Copy out the lines in the entries below, from the line with "В жаркия следобед на […]" through the line with "NOUS CONTACTER", keeping both of those lines. Leave the pictures out of your answer.
__________________________________________________
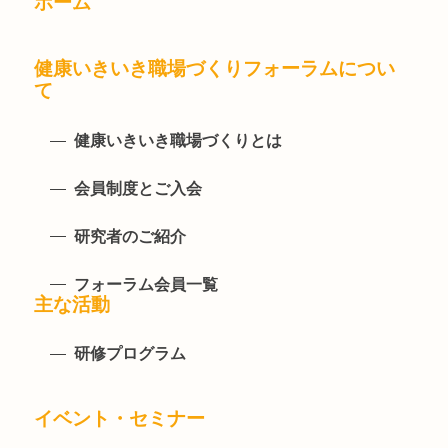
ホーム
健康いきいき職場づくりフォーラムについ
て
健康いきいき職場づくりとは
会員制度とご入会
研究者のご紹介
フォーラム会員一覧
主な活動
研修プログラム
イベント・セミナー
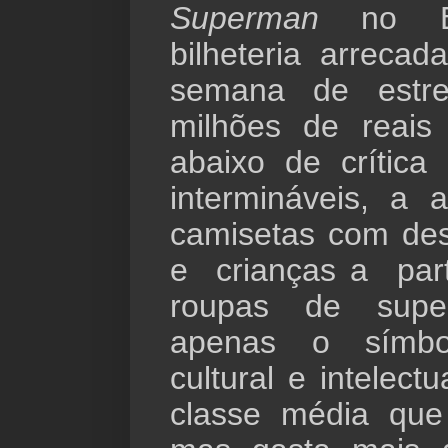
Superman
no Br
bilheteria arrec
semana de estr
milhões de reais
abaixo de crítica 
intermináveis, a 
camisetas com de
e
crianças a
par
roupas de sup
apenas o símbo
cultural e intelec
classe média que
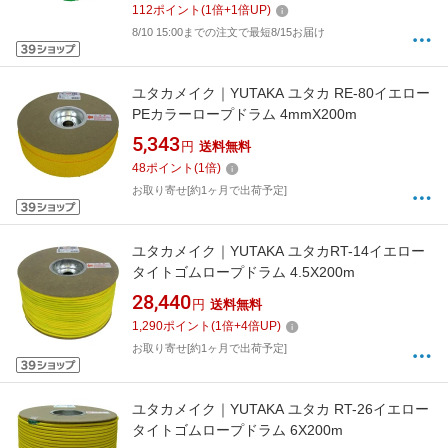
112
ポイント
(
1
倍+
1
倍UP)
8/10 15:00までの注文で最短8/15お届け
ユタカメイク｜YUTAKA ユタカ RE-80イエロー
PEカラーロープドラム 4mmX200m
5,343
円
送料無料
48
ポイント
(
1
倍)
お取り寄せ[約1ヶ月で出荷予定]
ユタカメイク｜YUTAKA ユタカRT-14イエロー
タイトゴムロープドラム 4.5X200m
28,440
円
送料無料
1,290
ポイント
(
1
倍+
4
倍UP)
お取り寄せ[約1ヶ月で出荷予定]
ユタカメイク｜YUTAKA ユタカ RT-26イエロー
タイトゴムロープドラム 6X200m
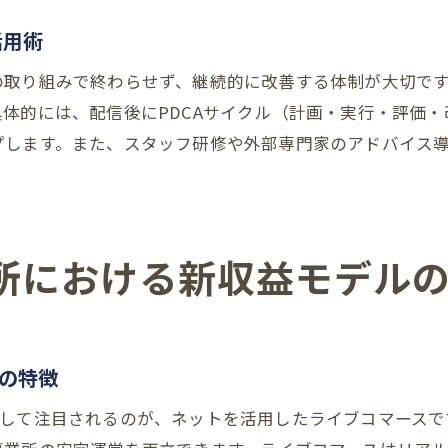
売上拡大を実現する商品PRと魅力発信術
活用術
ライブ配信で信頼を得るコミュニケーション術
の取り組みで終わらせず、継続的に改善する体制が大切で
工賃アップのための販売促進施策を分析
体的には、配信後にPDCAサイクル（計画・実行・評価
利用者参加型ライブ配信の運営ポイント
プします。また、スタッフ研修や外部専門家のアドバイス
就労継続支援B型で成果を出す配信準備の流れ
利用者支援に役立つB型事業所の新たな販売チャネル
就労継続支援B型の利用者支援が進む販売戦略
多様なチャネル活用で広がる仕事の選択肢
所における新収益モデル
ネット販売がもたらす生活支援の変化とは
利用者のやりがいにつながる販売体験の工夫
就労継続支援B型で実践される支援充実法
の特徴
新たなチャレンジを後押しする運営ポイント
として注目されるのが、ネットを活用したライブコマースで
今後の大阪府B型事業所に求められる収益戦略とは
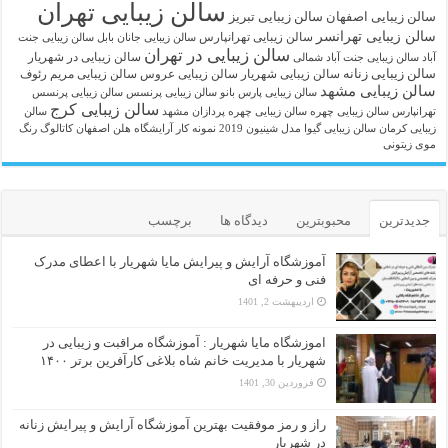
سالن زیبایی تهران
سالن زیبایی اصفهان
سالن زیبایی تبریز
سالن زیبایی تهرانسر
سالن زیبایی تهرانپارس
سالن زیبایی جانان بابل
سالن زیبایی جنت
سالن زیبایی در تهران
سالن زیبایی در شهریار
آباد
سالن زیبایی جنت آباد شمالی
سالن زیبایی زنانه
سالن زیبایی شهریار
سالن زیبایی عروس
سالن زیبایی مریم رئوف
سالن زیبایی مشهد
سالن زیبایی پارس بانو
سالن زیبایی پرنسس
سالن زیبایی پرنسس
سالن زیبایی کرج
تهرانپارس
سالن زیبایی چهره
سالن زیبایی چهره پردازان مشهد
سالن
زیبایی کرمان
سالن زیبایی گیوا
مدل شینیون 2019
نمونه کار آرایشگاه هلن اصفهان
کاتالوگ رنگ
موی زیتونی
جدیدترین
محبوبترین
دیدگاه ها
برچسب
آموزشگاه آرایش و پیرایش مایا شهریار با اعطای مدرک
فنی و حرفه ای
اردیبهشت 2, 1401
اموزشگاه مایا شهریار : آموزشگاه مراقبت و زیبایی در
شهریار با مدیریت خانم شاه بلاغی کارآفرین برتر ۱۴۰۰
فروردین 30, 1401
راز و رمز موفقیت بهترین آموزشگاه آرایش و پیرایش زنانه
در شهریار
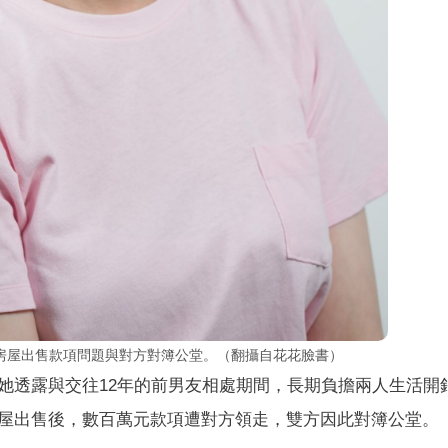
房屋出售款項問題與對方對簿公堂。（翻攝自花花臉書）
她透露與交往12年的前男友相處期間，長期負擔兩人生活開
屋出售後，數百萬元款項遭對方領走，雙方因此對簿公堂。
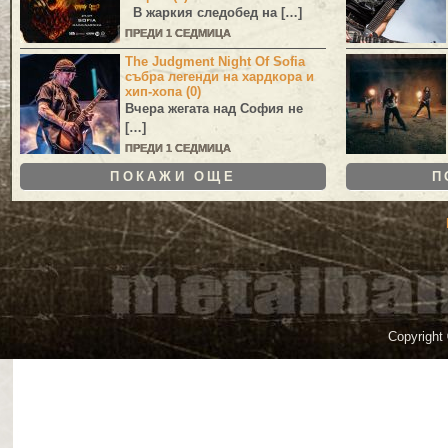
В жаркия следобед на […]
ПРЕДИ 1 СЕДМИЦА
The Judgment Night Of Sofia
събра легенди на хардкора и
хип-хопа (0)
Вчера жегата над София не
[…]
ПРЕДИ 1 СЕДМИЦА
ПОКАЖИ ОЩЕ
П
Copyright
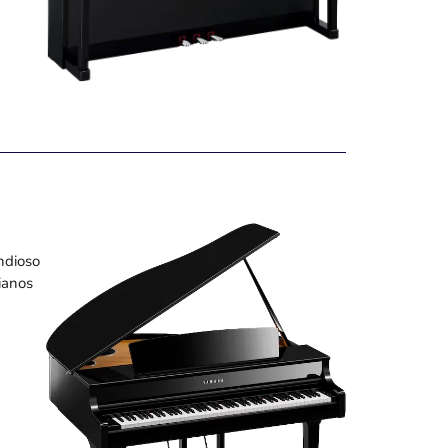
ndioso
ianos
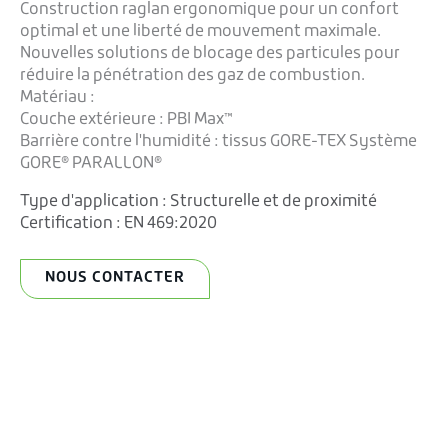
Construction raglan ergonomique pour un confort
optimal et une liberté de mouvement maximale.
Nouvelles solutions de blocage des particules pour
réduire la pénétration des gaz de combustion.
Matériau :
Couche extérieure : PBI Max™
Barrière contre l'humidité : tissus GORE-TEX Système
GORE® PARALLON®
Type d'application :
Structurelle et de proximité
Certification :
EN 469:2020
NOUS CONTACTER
__________________________________________________
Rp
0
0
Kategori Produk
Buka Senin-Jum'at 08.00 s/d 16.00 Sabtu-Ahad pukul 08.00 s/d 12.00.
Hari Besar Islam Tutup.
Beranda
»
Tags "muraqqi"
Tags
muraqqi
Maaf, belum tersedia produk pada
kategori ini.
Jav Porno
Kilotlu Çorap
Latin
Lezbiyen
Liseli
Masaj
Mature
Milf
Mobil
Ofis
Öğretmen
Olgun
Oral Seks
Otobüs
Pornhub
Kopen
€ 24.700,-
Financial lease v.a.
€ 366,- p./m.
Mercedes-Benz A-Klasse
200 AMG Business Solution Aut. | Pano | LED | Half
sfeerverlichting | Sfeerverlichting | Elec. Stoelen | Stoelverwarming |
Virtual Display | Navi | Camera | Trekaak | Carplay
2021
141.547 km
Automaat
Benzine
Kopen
__________________________________________________
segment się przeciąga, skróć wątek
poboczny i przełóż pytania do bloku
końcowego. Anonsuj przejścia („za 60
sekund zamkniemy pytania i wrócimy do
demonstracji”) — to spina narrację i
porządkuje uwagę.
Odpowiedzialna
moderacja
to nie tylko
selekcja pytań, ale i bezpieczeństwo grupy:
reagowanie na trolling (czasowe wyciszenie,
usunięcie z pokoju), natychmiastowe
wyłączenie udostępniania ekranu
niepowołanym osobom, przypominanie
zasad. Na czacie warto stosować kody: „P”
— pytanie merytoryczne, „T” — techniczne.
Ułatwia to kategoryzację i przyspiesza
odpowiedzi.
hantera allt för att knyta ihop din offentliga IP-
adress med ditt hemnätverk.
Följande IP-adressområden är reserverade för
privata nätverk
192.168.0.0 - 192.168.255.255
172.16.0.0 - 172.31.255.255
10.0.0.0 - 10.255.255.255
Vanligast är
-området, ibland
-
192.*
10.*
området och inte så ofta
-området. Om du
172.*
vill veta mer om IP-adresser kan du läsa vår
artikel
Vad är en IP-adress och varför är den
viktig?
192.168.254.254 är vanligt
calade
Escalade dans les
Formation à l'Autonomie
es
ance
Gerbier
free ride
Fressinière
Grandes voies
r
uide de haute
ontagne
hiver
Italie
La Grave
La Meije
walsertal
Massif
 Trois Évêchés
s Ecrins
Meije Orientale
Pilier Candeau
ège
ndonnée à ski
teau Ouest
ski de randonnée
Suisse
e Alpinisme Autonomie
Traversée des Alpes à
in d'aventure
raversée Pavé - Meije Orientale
__________________________________________________
(TASK OUTPUT)
В жаркия следобед на […]
ПРЕДИ 1 СЕДМИЦА
The Judgment Night Of Sofia
събра легенди на хардкора и
хип-хопа (0)
Вчера жегата над София не
[…]
ПРЕДИ 1 СЕДМИЦА
ПОКАЖИ ОЩЕ
П
Copyright
ndioso
ianos
Construction raglan ergonomique pour un confort
optimal et une liberté de mouvement maximale.
Nouvelles solutions de blocage des particules pour
réduire la pénétration des gaz de combustion.
Matériau :
Couche extérieure : PBI Max™
Barrière contre l'humidité : tissus GORE-TEX Système
GORE® PARALLON®
Type d'application :
Structurelle et de proximité
Certification :
EN 469:2020
NOUS CONTACTER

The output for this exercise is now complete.